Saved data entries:
BEGIN
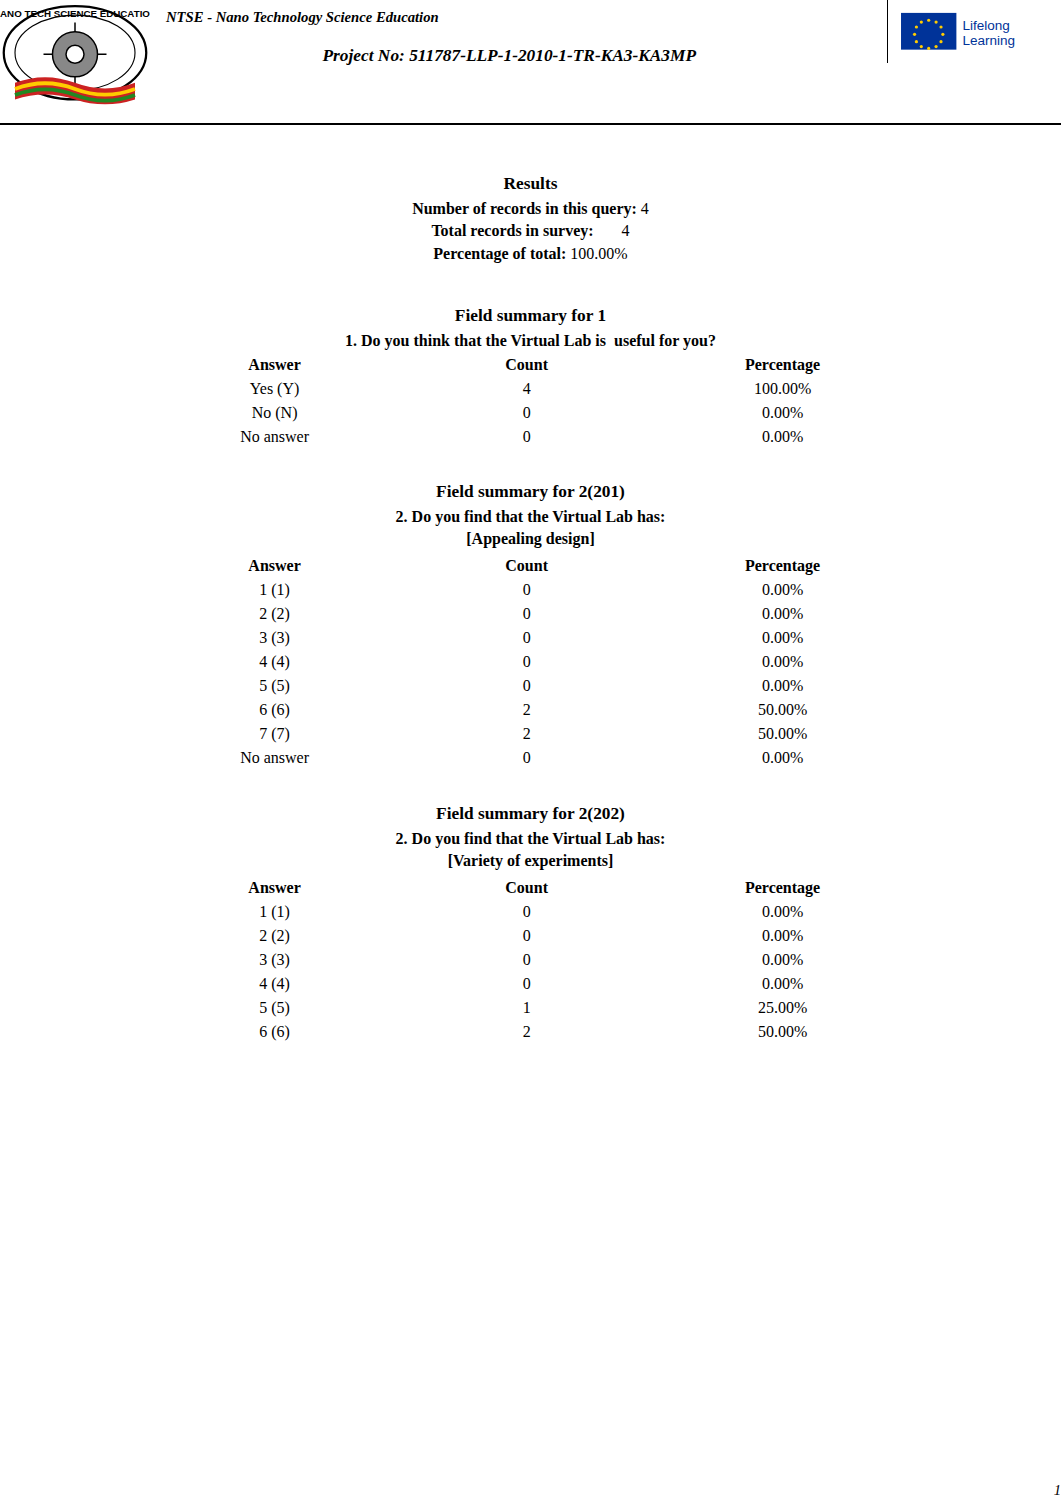NTSE - Nano Technology Science Education
Project No: 511787-LLP-1-2010-1-TR-KA3-KA3MP
Results
Number of records in this query: 4
Total records in survey: 4
Percentage of total: 100.00%
Field summary for 1
1. Do you think that the Virtual Lab is useful for you?
| Answer | Count | Percentage |
| --- | --- | --- |
| Yes (Y) | 4 | 100.00% |
| No (N) | 0 | 0.00% |
| No answer | 0 | 0.00% |
Field summary for 2(201)
2. Do you find that the Virtual Lab has:
[Appealing design]
| Answer | Count | Percentage |
| --- | --- | --- |
| 1 (1) | 0 | 0.00% |
| 2 (2) | 0 | 0.00% |
| 3 (3) | 0 | 0.00% |
| 4 (4) | 0 | 0.00% |
| 5 (5) | 0 | 0.00% |
| 6 (6) | 2 | 50.00% |
| 7 (7) | 2 | 50.00% |
| No answer | 0 | 0.00% |
Field summary for 2(202)
2. Do you find that the Virtual Lab has:
[Variety of experiments]
| Answer | Count | Percentage |
| --- | --- | --- |
| 1 (1) | 0 | 0.00% |
| 2 (2) | 0 | 0.00% |
| 3 (3) | 0 | 0.00% |
| 4 (4) | 0 | 0.00% |
| 5 (5) | 1 | 25.00% |
| 6 (6) | 2 | 50.00% |
1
END
(Directions for this task): Copy each line of the data that contains the word "records".

(Answer space):
Number of records in this query: 4
Total records in survey: 4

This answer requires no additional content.